Friday, September 10, 2010

Our little Star

We had a tragedy in our family, we miscarried our third child. We were thrilled and scared at the thought of three kids, but toasted our good fortune to the newest addition. Then 8 very short weeks later, the baby was gone. We've had terrific support from our family and friends but at some point that support now seems suffocating. I just want to scream at people when they tell me how sorry they are. Of course you are sorry, you'd be a monster not to be. I know that there is nothing else they can say and have been on the opposite side with nothing to say. And that knowledge keeps me from flying off the handle, but the anger inside me is bubbling over.
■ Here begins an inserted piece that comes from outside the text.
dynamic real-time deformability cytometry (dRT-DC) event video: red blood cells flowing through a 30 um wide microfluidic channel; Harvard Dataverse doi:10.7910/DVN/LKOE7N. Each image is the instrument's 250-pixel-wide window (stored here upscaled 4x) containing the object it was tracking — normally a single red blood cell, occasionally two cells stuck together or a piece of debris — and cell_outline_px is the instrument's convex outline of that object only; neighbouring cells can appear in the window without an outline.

Yes, I am angry. I'm angry that my body failed this baby or genetics failed this baby ("chromosomes not connected to support life" I believe the doctor said) or the world of science failed this baby or God took the blessing back.... No matter what the cause, I AM ANGRY! We had plans. We had names. We were happy. Now we are just sad and empty. Yes, we will get through this and Yes, we will be stronger for it and No, there's nothing you can do for us and No, we do not need any more pep talks or sorrys.... I'm sorry too. I'm very sorry. I miss you little star. For a brief moment this morning I thought it was all a bad dream. Until we meet again Little Star, May God hold you in the palm of his hand.